## ASSIGNMENT
Render the lines beginning with the one that contains "right elbow: (446, 326, 17)" and continuing through the one that contains "right knee: (449, 525, 1)" as a two-column CSV with the columns "label" and "coordinates", one row per line. Put each value in its own quoted field, with any line breaks replaced by spaces.

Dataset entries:
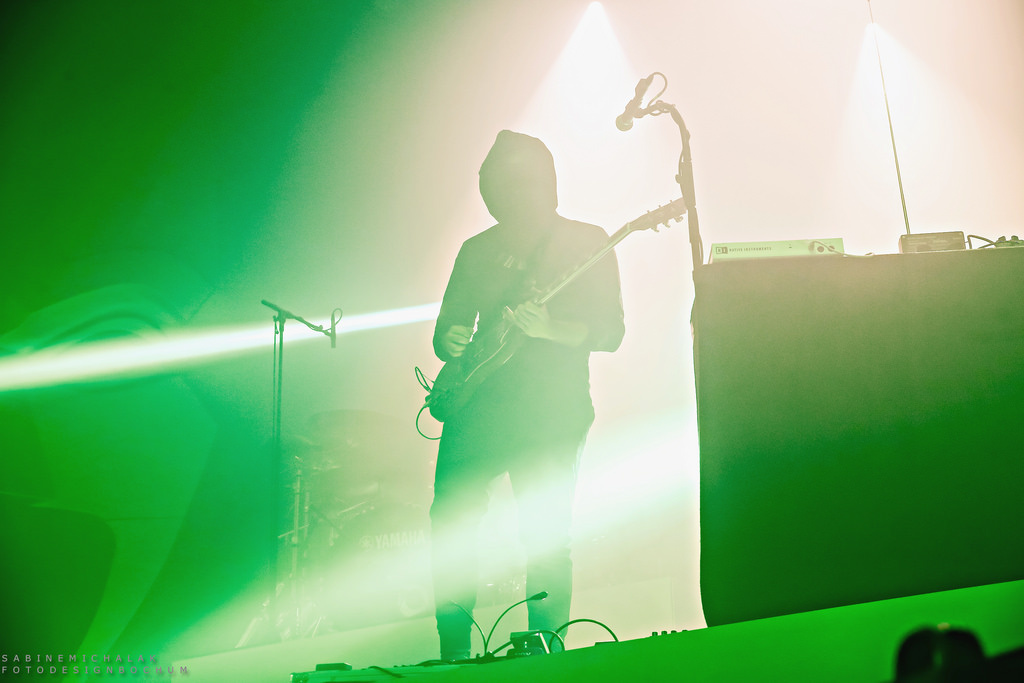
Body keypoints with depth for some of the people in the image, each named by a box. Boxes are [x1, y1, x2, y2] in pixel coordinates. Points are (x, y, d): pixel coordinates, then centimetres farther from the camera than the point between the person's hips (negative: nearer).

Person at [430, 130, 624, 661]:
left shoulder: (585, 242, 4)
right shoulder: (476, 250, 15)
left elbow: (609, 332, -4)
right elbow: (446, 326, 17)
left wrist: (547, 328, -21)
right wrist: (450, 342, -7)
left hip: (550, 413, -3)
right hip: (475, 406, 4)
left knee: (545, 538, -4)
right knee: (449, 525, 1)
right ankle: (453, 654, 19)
--
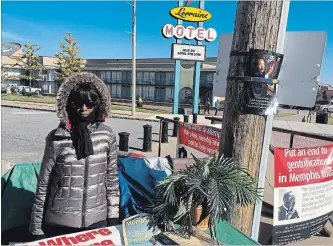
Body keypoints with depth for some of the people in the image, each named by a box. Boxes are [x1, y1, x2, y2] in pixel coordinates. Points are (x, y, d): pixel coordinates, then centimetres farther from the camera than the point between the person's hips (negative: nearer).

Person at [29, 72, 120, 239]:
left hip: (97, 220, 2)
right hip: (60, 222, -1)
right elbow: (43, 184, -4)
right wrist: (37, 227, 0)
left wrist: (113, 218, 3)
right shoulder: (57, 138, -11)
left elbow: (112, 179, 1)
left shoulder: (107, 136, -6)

## RESPONSE
label,coordinates
"right elbow:","(446, 326, 17)"
"left wrist:","(547, 328, -21)"
"right wrist:","(450, 342, -7)"
"left hip:","(550, 413, -3)"
"right hip:","(475, 406, 4)"
"left knee:","(545, 538, -4)"
"right knee:","(449, 525, 1)"